*** Material supplied ***
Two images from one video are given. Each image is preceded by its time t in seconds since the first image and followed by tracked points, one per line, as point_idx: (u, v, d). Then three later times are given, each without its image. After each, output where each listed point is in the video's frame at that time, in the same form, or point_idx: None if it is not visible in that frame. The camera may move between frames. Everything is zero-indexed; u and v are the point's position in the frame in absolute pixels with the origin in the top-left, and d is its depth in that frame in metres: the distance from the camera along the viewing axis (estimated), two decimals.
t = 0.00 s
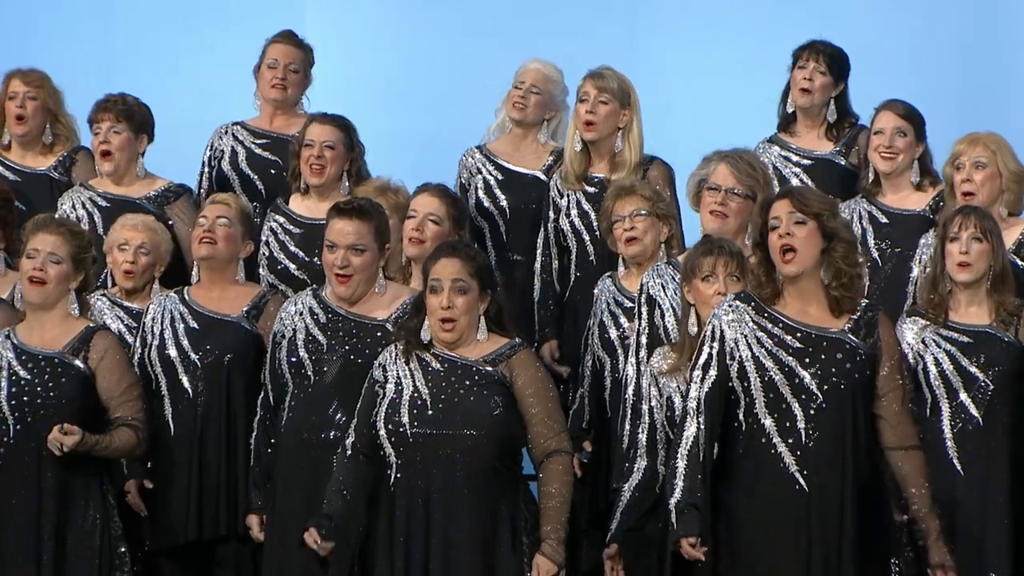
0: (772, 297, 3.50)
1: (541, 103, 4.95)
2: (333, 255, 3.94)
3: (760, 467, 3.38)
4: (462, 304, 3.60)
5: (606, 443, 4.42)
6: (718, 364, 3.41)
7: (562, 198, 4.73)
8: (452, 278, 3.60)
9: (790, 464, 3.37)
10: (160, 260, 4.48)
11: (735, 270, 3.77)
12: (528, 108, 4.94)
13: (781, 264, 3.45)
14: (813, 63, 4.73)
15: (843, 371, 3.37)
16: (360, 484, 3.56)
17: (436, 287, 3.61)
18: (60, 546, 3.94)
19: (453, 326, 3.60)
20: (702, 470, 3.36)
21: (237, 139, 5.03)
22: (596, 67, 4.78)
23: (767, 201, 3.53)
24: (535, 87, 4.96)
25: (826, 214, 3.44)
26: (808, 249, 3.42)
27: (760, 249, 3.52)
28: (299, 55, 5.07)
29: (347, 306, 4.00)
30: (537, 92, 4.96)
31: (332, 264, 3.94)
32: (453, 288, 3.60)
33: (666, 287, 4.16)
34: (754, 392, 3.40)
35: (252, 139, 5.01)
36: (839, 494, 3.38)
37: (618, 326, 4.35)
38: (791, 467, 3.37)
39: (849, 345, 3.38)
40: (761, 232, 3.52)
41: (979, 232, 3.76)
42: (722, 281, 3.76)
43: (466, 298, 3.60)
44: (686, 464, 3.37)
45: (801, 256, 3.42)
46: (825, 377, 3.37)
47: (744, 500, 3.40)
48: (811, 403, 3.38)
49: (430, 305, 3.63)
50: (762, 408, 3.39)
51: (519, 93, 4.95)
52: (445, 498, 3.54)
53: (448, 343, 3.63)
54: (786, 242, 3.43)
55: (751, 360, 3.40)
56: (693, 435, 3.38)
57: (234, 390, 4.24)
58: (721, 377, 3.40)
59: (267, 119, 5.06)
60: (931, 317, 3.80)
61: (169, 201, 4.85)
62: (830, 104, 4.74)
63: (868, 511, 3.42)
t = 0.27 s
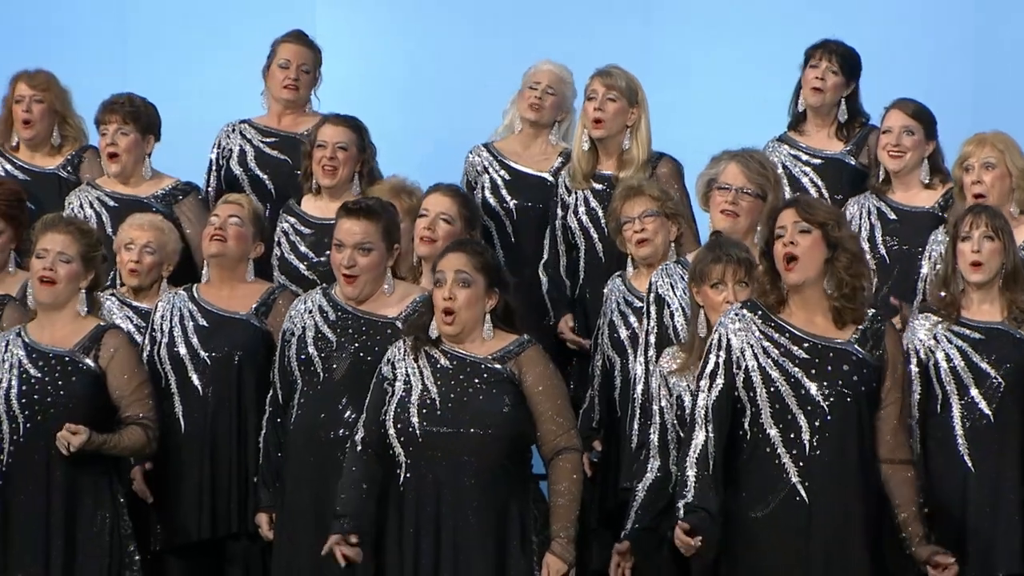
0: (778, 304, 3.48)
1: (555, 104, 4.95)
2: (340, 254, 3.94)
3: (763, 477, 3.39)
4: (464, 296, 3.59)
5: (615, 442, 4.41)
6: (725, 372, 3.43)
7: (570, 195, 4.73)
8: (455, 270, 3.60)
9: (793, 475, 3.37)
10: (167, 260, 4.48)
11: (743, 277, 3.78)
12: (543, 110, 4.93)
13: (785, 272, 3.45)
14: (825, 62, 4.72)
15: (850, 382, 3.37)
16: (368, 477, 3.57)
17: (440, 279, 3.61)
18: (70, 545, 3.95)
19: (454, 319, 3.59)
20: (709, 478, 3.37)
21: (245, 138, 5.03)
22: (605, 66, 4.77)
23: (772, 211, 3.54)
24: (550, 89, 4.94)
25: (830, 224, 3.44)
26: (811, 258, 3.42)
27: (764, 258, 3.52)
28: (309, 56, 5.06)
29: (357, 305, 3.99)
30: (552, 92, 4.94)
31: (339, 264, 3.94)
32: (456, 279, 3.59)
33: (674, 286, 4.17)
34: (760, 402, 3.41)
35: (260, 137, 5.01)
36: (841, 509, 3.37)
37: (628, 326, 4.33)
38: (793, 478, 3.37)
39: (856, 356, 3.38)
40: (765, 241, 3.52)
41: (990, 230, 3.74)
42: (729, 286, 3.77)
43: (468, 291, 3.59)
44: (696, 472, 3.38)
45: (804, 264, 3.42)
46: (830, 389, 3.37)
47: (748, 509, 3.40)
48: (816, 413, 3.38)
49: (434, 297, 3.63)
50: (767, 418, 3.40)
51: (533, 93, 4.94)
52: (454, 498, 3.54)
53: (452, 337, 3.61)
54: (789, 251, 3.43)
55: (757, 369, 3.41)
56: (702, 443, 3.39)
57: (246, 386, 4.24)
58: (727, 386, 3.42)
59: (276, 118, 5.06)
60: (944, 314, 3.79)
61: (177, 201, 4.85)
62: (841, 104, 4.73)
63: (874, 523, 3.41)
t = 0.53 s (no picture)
*** End of Material supplied ***
* [What you should do]:
The answer should consist of all the records, duplicated exactly, with no images included.

* [Your solution]:
Two images from one video are given. Each image is preceded by its time t in seconds since the first image and followed by tracked points, one per line, as point_idx: (u, v, d). Then three later times are given, each without its image. After each, output where each listed point is in the video's frame at that time, in the same form, or point_idx: None if it is not visible in that frame. The camera may move between frames. Everything is zero-indexed; u and v are the point's position in the frame in absolute pixels with the origin in the top-left, and d is its depth in that frame in metres: the distance from the camera along the viewing axis (estimated), two decimals.
t = 0.00 s
0: (772, 297, 3.50)
1: (541, 103, 4.95)
2: (333, 255, 3.94)
3: (760, 467, 3.38)
4: (462, 304, 3.60)
5: (606, 443, 4.42)
6: (718, 364, 3.41)
7: (562, 198, 4.73)
8: (452, 278, 3.60)
9: (790, 464, 3.37)
10: (160, 260, 4.48)
11: (735, 270, 3.77)
12: (528, 108, 4.94)
13: (781, 264, 3.45)
14: (813, 63, 4.73)
15: (843, 371, 3.37)
16: (360, 484, 3.56)
17: (436, 287, 3.61)
18: (60, 546, 3.94)
19: (453, 326, 3.60)
20: (702, 470, 3.36)
21: (237, 139, 5.03)
22: (596, 67, 4.78)
23: (767, 201, 3.53)
24: (535, 87, 4.96)
25: (826, 214, 3.44)
26: (808, 249, 3.42)
27: (760, 249, 3.52)
28: (299, 55, 5.07)
29: (347, 306, 4.00)
30: (537, 92, 4.96)
31: (332, 264, 3.94)
32: (453, 288, 3.60)
33: (666, 287, 4.16)
34: (754, 392, 3.40)
35: (252, 139, 5.01)
36: (839, 494, 3.38)
37: (618, 326, 4.35)
38: (791, 467, 3.37)
39: (849, 345, 3.38)
40: (761, 232, 3.52)
41: (979, 232, 3.76)
42: (722, 281, 3.76)
43: (466, 298, 3.60)
44: (686, 464, 3.37)
45: (801, 256, 3.42)
46: (825, 377, 3.37)
47: (744, 500, 3.40)
48: (811, 403, 3.38)
49: (430, 305, 3.63)
50: (762, 408, 3.39)
51: (519, 93, 4.95)
52: (445, 498, 3.54)
53: (448, 343, 3.63)
54: (786, 242, 3.43)
55: (751, 360, 3.40)
56: (693, 435, 3.38)
57: (234, 390, 4.24)
58: (721, 377, 3.40)
59: (267, 119, 5.06)
60: (931, 317, 3.80)
61: (169, 201, 4.85)
62: (830, 104, 4.74)
63: (868, 511, 3.42)
t = 0.27 s
0: (778, 304, 3.48)
1: (555, 104, 4.95)
2: (340, 254, 3.94)
3: (763, 477, 3.39)
4: (464, 296, 3.59)
5: (615, 442, 4.41)
6: (725, 372, 3.43)
7: (570, 195, 4.73)
8: (455, 270, 3.60)
9: (793, 475, 3.37)
10: (167, 260, 4.48)
11: (743, 277, 3.78)
12: (543, 110, 4.93)
13: (785, 272, 3.45)
14: (825, 62, 4.72)
15: (850, 382, 3.37)
16: (368, 477, 3.57)
17: (440, 279, 3.61)
18: (70, 545, 3.95)
19: (454, 319, 3.59)
20: (709, 478, 3.37)
21: (245, 138, 5.03)
22: (605, 66, 4.77)
23: (772, 211, 3.54)
24: (550, 89, 4.94)
25: (830, 224, 3.44)
26: (811, 258, 3.42)
27: (764, 258, 3.52)
28: (309, 56, 5.06)
29: (357, 305, 3.99)
30: (552, 92, 4.94)
31: (339, 264, 3.94)
32: (456, 279, 3.59)
33: (674, 286, 4.17)
34: (760, 402, 3.41)
35: (260, 137, 5.01)
36: (841, 509, 3.37)
37: (628, 326, 4.33)
38: (793, 478, 3.37)
39: (856, 356, 3.38)
40: (765, 241, 3.52)
41: (990, 230, 3.74)
42: (729, 286, 3.77)
43: (468, 291, 3.59)
44: (696, 472, 3.38)
45: (804, 264, 3.42)
46: (830, 389, 3.37)
47: (748, 509, 3.40)
48: (816, 413, 3.38)
49: (434, 297, 3.63)
50: (767, 418, 3.40)
51: (533, 93, 4.94)
52: (454, 498, 3.54)
53: (452, 337, 3.61)
54: (789, 251, 3.43)
55: (757, 369, 3.41)
56: (702, 443, 3.39)
57: (246, 386, 4.24)
58: (727, 386, 3.42)
59: (276, 118, 5.06)
60: (944, 314, 3.79)
61: (177, 201, 4.85)
62: (841, 104, 4.73)
63: (874, 523, 3.41)
t = 0.53 s (no picture)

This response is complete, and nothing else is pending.